> _Problem to solve_
Copy the items from their first line through the line containing "text_box Не нужны", renaming "Identify" to "Locate" wherever it occurs and leaving everything else untouched.

[Annotated element listings]
• • • • •

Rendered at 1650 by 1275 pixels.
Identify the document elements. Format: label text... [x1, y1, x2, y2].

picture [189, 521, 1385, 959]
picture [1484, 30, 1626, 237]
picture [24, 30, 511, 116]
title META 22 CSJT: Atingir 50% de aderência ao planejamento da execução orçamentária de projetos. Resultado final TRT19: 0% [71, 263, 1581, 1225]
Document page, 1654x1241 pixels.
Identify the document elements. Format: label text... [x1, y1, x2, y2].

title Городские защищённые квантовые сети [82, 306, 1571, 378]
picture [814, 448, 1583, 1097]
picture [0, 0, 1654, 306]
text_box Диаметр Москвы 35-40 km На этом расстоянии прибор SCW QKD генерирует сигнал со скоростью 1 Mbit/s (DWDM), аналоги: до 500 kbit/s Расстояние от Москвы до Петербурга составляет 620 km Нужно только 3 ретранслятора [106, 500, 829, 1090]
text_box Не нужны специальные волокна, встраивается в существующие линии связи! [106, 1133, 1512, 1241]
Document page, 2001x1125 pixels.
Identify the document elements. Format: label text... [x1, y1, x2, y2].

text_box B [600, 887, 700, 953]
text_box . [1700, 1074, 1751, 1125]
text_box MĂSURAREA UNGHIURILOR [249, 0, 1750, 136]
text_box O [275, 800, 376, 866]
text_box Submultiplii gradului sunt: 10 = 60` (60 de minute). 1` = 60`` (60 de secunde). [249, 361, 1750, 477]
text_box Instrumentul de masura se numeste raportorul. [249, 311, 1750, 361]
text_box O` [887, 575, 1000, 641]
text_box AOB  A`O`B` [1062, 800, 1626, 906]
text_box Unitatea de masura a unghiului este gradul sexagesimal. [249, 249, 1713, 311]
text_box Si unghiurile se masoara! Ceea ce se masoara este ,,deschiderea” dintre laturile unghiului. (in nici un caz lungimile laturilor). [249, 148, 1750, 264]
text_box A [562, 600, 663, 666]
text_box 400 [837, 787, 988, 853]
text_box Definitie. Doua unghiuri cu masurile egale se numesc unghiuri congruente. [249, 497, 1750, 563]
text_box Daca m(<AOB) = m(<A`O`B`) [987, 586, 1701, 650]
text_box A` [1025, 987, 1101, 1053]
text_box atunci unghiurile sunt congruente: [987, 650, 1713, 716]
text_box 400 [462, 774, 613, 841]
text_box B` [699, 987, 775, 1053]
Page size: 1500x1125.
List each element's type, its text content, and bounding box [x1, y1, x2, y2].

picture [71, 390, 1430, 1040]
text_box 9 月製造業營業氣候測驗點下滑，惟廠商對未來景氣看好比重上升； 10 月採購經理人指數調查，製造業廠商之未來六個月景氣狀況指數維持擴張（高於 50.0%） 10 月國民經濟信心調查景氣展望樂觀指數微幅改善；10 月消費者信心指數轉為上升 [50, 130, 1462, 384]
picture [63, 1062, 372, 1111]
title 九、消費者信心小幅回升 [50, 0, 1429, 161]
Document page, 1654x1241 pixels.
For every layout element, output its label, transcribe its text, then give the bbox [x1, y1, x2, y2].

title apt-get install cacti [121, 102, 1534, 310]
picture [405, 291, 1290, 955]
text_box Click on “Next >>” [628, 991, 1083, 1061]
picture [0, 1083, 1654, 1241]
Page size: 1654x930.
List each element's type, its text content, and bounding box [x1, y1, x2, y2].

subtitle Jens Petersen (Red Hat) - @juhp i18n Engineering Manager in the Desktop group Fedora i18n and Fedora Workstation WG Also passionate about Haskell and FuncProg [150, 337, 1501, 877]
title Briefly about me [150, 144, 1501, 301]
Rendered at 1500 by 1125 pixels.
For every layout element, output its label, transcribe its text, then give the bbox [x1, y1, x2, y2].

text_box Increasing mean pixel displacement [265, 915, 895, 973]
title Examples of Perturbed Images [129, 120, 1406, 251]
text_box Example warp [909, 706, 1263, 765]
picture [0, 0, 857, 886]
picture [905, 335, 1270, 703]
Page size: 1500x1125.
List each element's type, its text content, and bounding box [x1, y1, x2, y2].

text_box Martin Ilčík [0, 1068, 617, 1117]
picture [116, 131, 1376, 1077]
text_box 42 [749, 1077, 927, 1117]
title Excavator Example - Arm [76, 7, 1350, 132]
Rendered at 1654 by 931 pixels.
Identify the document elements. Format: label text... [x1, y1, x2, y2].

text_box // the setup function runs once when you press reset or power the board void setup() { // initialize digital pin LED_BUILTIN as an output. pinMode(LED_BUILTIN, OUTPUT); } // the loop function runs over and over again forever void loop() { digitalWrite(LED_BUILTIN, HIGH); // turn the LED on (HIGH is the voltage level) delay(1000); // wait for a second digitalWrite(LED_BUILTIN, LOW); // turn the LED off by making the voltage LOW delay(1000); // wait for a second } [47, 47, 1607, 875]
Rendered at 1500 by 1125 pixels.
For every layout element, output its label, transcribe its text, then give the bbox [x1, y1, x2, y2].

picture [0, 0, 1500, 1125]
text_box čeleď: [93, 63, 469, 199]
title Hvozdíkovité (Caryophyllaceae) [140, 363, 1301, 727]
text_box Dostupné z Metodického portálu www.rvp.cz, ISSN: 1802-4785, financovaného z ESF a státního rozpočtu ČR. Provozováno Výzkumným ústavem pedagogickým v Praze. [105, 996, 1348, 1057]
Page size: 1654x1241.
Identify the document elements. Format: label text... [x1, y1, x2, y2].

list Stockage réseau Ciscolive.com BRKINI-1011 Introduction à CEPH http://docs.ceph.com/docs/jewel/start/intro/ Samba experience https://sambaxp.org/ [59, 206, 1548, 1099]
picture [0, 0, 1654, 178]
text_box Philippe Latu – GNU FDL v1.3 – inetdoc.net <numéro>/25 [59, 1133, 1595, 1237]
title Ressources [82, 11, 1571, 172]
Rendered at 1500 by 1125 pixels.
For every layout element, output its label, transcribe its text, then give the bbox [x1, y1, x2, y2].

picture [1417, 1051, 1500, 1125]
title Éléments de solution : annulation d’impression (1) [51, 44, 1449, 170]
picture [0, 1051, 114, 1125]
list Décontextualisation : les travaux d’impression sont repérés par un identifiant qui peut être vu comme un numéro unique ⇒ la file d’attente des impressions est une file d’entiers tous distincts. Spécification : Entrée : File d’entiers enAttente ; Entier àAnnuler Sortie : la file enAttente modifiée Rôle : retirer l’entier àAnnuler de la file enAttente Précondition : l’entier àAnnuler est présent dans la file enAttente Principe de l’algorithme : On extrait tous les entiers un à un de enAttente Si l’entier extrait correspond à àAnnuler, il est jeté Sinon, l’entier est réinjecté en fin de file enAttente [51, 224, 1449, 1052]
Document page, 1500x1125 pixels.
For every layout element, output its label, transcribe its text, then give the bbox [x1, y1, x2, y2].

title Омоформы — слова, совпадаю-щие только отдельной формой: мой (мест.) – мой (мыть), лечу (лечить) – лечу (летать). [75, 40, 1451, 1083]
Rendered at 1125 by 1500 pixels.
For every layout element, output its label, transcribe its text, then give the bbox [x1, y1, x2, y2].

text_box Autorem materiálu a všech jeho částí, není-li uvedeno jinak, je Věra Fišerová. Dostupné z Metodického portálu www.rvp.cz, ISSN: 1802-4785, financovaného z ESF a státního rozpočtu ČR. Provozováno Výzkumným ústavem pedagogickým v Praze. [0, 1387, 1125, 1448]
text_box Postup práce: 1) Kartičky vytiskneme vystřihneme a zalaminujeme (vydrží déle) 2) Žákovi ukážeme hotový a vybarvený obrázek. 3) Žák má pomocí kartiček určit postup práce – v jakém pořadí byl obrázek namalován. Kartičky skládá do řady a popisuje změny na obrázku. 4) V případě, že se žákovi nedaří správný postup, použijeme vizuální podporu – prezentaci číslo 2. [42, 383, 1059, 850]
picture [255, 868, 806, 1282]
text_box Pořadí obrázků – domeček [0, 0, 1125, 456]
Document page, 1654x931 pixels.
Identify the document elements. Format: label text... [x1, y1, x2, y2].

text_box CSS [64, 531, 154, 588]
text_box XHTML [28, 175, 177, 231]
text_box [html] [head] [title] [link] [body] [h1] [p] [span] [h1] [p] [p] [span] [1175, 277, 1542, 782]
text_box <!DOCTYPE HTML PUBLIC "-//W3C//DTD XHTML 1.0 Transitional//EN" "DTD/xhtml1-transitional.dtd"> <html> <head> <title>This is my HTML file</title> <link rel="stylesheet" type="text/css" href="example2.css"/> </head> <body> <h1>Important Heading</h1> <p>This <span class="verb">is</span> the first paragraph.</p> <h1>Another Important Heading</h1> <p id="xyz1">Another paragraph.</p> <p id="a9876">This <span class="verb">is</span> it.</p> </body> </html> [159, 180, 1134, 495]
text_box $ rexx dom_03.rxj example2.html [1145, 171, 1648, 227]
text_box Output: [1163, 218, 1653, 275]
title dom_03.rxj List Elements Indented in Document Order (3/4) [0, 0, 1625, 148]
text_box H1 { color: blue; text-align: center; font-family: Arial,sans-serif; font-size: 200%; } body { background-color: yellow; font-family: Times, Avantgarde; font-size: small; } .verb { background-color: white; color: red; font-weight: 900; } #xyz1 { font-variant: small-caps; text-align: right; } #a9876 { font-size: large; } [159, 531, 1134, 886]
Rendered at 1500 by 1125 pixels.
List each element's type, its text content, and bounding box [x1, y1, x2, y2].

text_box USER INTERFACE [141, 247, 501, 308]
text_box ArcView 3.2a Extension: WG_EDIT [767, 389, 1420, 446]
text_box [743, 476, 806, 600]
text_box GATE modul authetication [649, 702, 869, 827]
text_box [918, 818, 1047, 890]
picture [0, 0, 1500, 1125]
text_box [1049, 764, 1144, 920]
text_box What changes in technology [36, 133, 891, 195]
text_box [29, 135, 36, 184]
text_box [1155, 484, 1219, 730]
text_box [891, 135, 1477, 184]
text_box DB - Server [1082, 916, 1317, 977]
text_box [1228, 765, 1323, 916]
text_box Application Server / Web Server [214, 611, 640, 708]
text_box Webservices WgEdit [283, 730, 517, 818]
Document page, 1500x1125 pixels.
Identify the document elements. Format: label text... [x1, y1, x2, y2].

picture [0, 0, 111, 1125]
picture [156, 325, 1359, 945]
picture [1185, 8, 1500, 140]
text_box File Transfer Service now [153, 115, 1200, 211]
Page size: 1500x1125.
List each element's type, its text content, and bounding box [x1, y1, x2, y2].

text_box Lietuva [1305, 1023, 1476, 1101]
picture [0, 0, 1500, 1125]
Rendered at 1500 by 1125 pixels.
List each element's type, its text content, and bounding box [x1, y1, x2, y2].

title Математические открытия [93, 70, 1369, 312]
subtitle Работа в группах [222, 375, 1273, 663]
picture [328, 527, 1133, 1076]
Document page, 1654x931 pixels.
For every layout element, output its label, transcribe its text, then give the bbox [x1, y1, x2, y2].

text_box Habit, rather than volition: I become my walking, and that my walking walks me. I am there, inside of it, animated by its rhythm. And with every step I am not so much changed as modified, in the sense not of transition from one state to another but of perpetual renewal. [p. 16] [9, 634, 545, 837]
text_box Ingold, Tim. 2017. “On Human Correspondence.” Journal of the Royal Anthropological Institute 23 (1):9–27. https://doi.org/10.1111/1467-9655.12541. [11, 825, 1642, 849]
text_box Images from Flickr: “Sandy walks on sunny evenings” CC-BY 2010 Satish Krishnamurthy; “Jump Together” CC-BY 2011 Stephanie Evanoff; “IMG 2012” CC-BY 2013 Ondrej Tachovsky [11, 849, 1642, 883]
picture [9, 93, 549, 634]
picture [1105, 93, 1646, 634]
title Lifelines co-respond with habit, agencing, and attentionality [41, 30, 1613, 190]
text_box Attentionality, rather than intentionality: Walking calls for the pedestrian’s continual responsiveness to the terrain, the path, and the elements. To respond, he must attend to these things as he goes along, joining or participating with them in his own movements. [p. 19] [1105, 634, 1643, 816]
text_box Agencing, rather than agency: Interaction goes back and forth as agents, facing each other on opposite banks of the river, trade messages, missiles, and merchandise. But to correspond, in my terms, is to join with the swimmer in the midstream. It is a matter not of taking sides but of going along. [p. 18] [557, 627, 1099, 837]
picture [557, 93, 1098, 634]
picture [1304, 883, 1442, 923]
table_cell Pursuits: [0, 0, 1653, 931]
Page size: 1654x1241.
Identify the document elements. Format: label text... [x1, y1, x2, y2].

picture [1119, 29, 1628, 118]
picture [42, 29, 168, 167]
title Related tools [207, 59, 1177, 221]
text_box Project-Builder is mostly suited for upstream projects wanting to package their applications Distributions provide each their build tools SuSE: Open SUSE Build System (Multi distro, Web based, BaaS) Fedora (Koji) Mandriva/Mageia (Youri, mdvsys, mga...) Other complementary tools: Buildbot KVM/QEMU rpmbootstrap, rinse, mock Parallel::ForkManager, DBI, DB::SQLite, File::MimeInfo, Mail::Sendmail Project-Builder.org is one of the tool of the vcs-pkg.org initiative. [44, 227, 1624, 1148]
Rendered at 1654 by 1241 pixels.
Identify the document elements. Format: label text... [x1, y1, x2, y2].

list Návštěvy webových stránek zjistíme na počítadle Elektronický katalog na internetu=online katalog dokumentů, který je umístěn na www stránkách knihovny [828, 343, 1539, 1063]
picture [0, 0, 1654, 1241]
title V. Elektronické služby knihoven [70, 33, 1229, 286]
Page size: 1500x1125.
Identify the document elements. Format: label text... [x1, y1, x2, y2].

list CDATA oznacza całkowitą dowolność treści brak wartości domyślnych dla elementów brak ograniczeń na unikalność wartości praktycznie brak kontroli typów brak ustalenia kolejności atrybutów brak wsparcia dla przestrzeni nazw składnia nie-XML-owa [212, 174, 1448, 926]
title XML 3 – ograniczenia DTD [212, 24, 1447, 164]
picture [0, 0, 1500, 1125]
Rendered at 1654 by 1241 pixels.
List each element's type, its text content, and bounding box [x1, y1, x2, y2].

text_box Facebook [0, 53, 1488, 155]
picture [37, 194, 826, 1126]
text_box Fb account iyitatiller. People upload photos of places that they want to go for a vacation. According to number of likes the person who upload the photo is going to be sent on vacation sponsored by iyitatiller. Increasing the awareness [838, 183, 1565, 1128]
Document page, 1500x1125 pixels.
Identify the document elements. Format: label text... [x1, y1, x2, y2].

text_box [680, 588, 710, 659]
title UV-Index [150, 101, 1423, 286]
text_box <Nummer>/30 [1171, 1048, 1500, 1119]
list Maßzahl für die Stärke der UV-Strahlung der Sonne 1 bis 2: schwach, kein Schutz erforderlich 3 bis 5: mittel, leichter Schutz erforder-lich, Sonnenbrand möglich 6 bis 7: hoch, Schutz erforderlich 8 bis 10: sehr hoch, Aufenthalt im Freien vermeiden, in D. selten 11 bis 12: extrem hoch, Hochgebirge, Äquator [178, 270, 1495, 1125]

• • • • •

> _Result of the exercise_
Rendered at 1650 by 1275 pixels.
Locate the document elements. Format: label text... [x1, y1, x2, y2].

picture [189, 521, 1385, 959]
picture [1484, 30, 1626, 237]
picture [24, 30, 511, 116]
title META 22 CSJT: Atingir 50% de aderência ao planejamento da execução orçamentária de projetos. Resultado final TRT19: 0% [71, 263, 1581, 1225]
Document page, 1654x1241 pixels.
Locate the document elements. Format: label text... [x1, y1, x2, y2].

title Городские защищённые квантовые сети [82, 306, 1571, 378]
picture [814, 448, 1583, 1097]
picture [0, 0, 1654, 306]
text_box Диаметр Москвы 35-40 km На этом расстоянии прибор SCW QKD генерирует сигнал со скоростью 1 Mbit/s (DWDM), аналоги: до 500 kbit/s Расстояние от Москвы до Петербурга составляет 620 km Нужно только 3 ретранслятора [106, 500, 829, 1090]
text_box Не нужны специальные волокна, встраивается в существующие линии связи! [106, 1133, 1512, 1241]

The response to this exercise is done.